Despite of this step backward, bottom up robotics had become a great success. Many other researchers have agreed to Brooks, and similar architectures like Tilden's BEAM robots were popular.

Let us describe bottom up robotics from a birds eye perspective. These robots or artificial bugs are mostly controlled by its environment and by a random generator but not by an internal program. This paradigm shift was the real novelty of Brooks. It introduced a concept in which the former program oriented approach in robotics was dismissed in favor of external control.

Brooks identified correctly what sort of technology can't be realized. Its not possible to program a robot similar to a computer program. It doesn't make sense to write a C program and compile it for a microcontroller which is doing something with a robot because such a C program will provide a reality gap to the environment.
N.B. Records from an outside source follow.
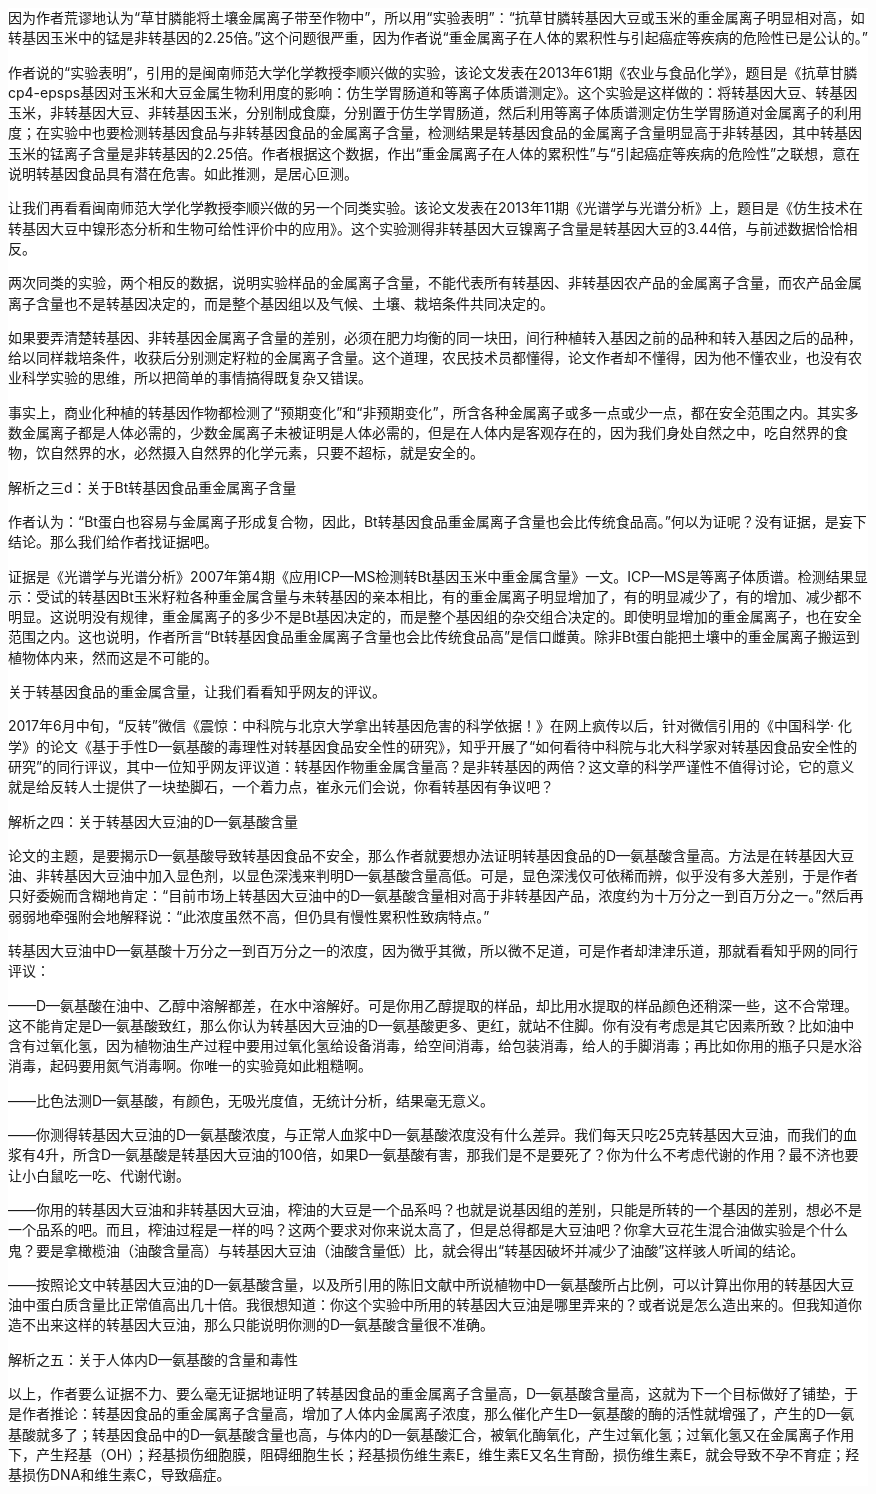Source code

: 因为作者荒谬地认为“草甘膦能将土壤金属离子带至作物中”，所以用“实验表明”：“抗草甘膦转基因大豆或玉米的重金属离子明显相对高，如转基因玉米中的锰是非转基因的2.25倍。”这个问题很严重，因为作者说“重金属离子在人体的累积性与引起癌症等疾病的危险性已是公认的。”

作者说的“实验表明”，引用的是闽南师范大学化学教授李顺兴做的实验，该论文发表在2013年61期《农业与食品化学》，题目是《抗草甘膦cp4-epsps基因对玉米和大豆金属生物利用度的影响：仿生学胃肠道和等离子体质谱测定》。这个实验是这样做的：将转基因大豆、转基因玉米，非转基因大豆、非转基因玉米，分别制成食糜，分别置于仿生学胃肠道，然后利用等离子体质谱测定仿生学胃肠道对金属离子的利用度；在实验中也要检测转基因食品与非转基因食品的金属离子含量，检测结果是转基因食品的金属离子含量明显高于非转基因，其中转基因玉米的锰离子含量是非转基因的2.25倍。作者根据这个数据，作出“重金属离子在人体的累积性”与“引起癌症等疾病的危险性”之联想，意在说明转基因食品具有潜在危害。如此推测，是居心叵测。

让我们再看看闽南师范大学化学教授李顺兴做的另一个同类实验。该论文发表在2013年11期《光谱学与光谱分析》上，题目是《仿生技术在转基因大豆中镍形态分析和生物可给性评价中的应用》。这个实验测得非转基因大豆镍离子含量是转基因大豆的3.44倍，与前述数据恰恰相反。

两次同类的实验，两个相反的数据，说明实验样品的金属离子含量，不能代表所有转基因、非转基因农产品的金属离子含量，而农产品金属离子含量也不是转基因决定的，而是整个基因组以及气候、土壤、栽培条件共同决定的。

如果要弄清楚转基因、非转基因金属离子含量的差别，必须在肥力均衡的同一块田，间行种植转入基因之前的品种和转入基因之后的品种，给以同样栽培条件，收获后分别测定籽粒的金属离子含量。这个道理，农民技术员都懂得，论文作者却不懂得，因为他不懂农业，也没有农业科学实验的思维，所以把简单的事情搞得既复杂又错误。

事实上，商业化种植的转基因作物都检测了“预期变化”和“非预期变化”，所含各种金属离子或多一点或少一点，都在安全范围之内。其实多数金属离子都是人体必需的，少数金属离子未被证明是人体必需的，但是在人体内是客观存在的，因为我们身处自然之中，吃自然界的食物，饮自然界的水，必然摄入自然界的化学元素，只要不超标，就是安全的。

解析之三d：关于Bt转基因食品重金属离子含量

作者认为：“Bt蛋白也容易与金属离子形成复合物，因此，Bt转基因食品重金属离子含量也会比传统食品高。”何以为证呢？没有证据，是妄下结论。那么我们给作者找证据吧。

证据是《光谱学与光谱分析》2007年第4期《应用ICP—MS检测转Bt基因玉米中重金属含量》一文。ICP—MS是等离子体质谱。检测结果显示：受试的转基因Bt玉米籽粒各种重金属含量与未转基因的亲本相比，有的重金属离子明显增加了，有的明显减少了，有的增加、减少都不明显。这说明没有规律，重金属离子的多少不是Bt基因决定的，而是整个基因组的杂交组合决定的。即使明显增加的重金属离子，也在安全范围之内。这也说明，作者所言“Bt转基因食品重金属离子含量也会比传统食品高”是信口雌黄。除非Bt蛋白能把土壤中的重金属离子搬运到植物体内来，然而这是不可能的。

关于转基因食品的重金属含量，让我们看看知乎网友的评议。

2017年6月中旬，“反转”微信《震惊：中科院与北京大学拿出转基因危害的科学依据！》在网上疯传以后，针对微信引用的《中国科学· 化学》的论文《基于手性D—氨基酸的毒理性对转基因食品安全性的研究》，知乎开展了“如何看待中科院与北大科学家对转基因食品安全性的研究”的同行评议，其中一位知乎网友评议道：转基因作物重金属含量高？是非转基因的两倍？这文章的科学严谨性不值得讨论，它的意义就是给反转人士提供了一块垫脚石，一个着力点，崔永元们会说，你看转基因有争议吧？

解析之四：关于转基因大豆油的D—氨基酸含量

论文的主题，是要揭示D—氨基酸导致转基因食品不安全，那么作者就要想办法证明转基因食品的D—氨基酸含量高。方法是在转基因大豆油、非转基因大豆油中加入显色剂，以显色深浅来判明D—氨基酸含量高低。可是，显色深浅仅可依稀而辨，似乎没有多大差别，于是作者只好委婉而含糊地肯定：“目前市场上转基因大豆油中的D—氨基酸含量相对高于非转基因产品，浓度约为十万分之一到百万分之一。”然后再弱弱地牵强附会地解释说：“此浓度虽然不高，但仍具有慢性累积性致病特点。”

转基因大豆油中D—氨基酸十万分之一到百万分之一的浓度，因为微乎其微，所以微不足道，可是作者却津津乐道，那就看看知乎网的同行评议：

——D—氨基酸在油中、乙醇中溶解都差，在水中溶解好。可是你用乙醇提取的样品，却比用水提取的样品颜色还稍深一些，这不合常理。这不能肯定是D—氨基酸致红，那么你认为转基因大豆油的D—氨基酸更多、更红，就站不住脚。你有没有考虑是其它因素所致？比如油中含有过氧化氢，因为植物油生产过程中要用过氧化氢给设备消毒，给空间消毒，给包装消毒，给人的手脚消毒；再比如你用的瓶子只是水浴消毒，起码要用氮气消毒啊。你唯一的实验竟如此粗糙啊。

——比色法测D—氨基酸，有颜色，无吸光度值，无统计分析，结果毫无意义。

——你测得转基因大豆油的D—氨基酸浓度，与正常人血浆中D—氨基酸浓度没有什么差异。我们每天只吃25克转基因大豆油，而我们的血浆有4升，所含D—氨基酸是转基因大豆油的100倍，如果D—氨基酸有害，那我们是不是要死了？你为什么不考虑代谢的作用？最不济也要让小白鼠吃一吃、代谢代谢。

——你用的转基因大豆油和非转基因大豆油，榨油的大豆是一个品系吗？也就是说基因组的差别，只能是所转的一个基因的差别，想必不是一个品系的吧。而且，榨油过程是一样的吗？这两个要求对你来说太高了，但是总得都是大豆油吧？你拿大豆花生混合油做实验是个什么鬼？要是拿橄榄油（油酸含量高）与转基因大豆油（油酸含量低）比，就会得出“转基因破坏并减少了油酸”这样骇人听闻的结论。

——按照论文中转基因大豆油的D—氨基酸含量，以及所引用的陈旧文献中所说植物中D—氨基酸所占比例，可以计算出你用的转基因大豆油中蛋白质含量比正常值高出几十倍。我很想知道：你这个实验中所用的转基因大豆油是哪里弄来的？或者说是怎么造出来的。但我知道你造不出来这样的转基因大豆油，那么只能说明你测的D—氨基酸含量很不准确。

解析之五：关于人体内D—氨基酸的含量和毒性

以上，作者要么证据不力、要么毫无证据地证明了转基因食品的重金属离子含量高，D—氨基酸含量高，这就为下一个目标做好了铺垫，于是作者推论：转基因食品的重金属离子含量高，增加了人体内金属离子浓度，那么催化产生D—氨基酸的酶的活性就增强了，产生的D—氨基酸就多了；转基因食品中的D—氨基酸含量也高，与体内的D—氨基酸汇合，被氧化酶氧化，产生过氧化氢；过氧化氢又在金属离子作用下，产生羟基（OH）；羟基损伤细胞膜，阻碍细胞生长；羟基损伤维生素E，维生素E又名生育酚，损伤维生素E，就会导致不孕不育症；羟基损伤DNA和维生素C，导致癌症。
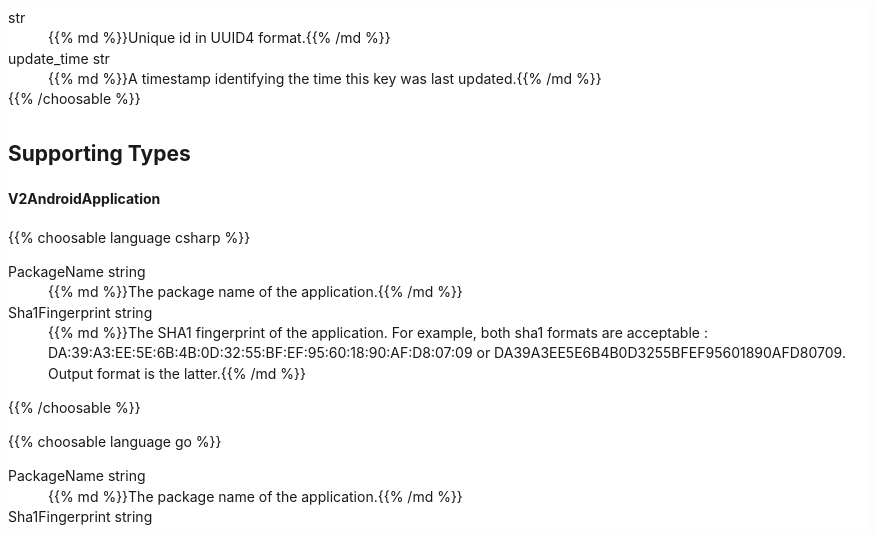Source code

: </span>
        <span class="property-indicator"></span>
        <span class="property-type">str</span>
    </dt>
    <dd>{{% md %}}Unique id in UUID4 format.{{% /md %}}</dd><dt class="property-"
            title="">
        <span id="update_time_python">
<a href="#update_time_python" style="color: inherit; text-decoration: inherit;">update_<wbr>time</a>
</span>
        <span class="property-indicator"></span>
        <span class="property-type">str</span>
    </dt>
    <dd>{{% md %}}A timestamp identifying the time this key was last updated.{{% /md %}}</dd></dl>
{{% /choosable %}}







## Supporting Types



<h4 id="v2androidapplication">V2Android<wbr>Application</h4>

{{% choosable language csharp %}}
<dl class="resources-properties"><dt class="property-optional"
            title="Optional">
        <span id="packagename_csharp">
<a href="#packagename_csharp" style="color: inherit; text-decoration: inherit;">Package<wbr>Name</a>
</span>
        <span class="property-indicator"></span>
        <span class="property-type">string</span>
    </dt>
    <dd>{{% md %}}The package name of the application.{{% /md %}}</dd><dt class="property-optional"
            title="Optional">
        <span id="sha1fingerprint_csharp">
<a href="#sha1fingerprint_csharp" style="color: inherit; text-decoration: inherit;">Sha1Fingerprint</a>
</span>
        <span class="property-indicator"></span>
        <span class="property-type">string</span>
    </dt>
    <dd>{{% md %}}The SHA1 fingerprint of the application. For example, both sha1 formats are acceptable : DA:39:A3:EE:5E:6B:4B:0D:32:55:BF:EF:95:60:18:90:AF:D8:07:09 or DA39A3EE5E6B4B0D3255BFEF95601890AFD80709. Output format is the latter.{{% /md %}}</dd></dl>
{{% /choosable %}}

{{% choosable language go %}}
<dl class="resources-properties"><dt class="property-optional"
            title="Optional">
        <span id="packagename_go">
<a href="#packagename_go" style="color: inherit; text-decoration: inherit;">Package<wbr>Name</a>
</span>
        <span class="property-indicator"></span>
        <span class="property-type">string</span>
    </dt>
    <dd>{{% md %}}The package name of the application.{{% /md %}}</dd><dt class="property-optional"
            title="Optional">
        <span id="sha1fingerprint_go">
<a href="#sha1fingerprint_go" style="color: inherit; text-decoration: inherit;">Sha1Fingerprint</a>
</span>
        <span class="property-indicator"></span>
        <span class="property-type">string</span>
A high complex task will require a high complex computer program and nobody knows who to write down the source code.

Let me give an example. Before the advent of bottom up robotics, the shared assumption in artificial intelligence was, that a robot who should grasp an objects needs to be programmed first. There are 5000 lines of code which are planning the grasping, solving the mathematical equation to determine the trajectory of the gripper and monitor if the robot is successful. Its impossible to write and improve such a C program.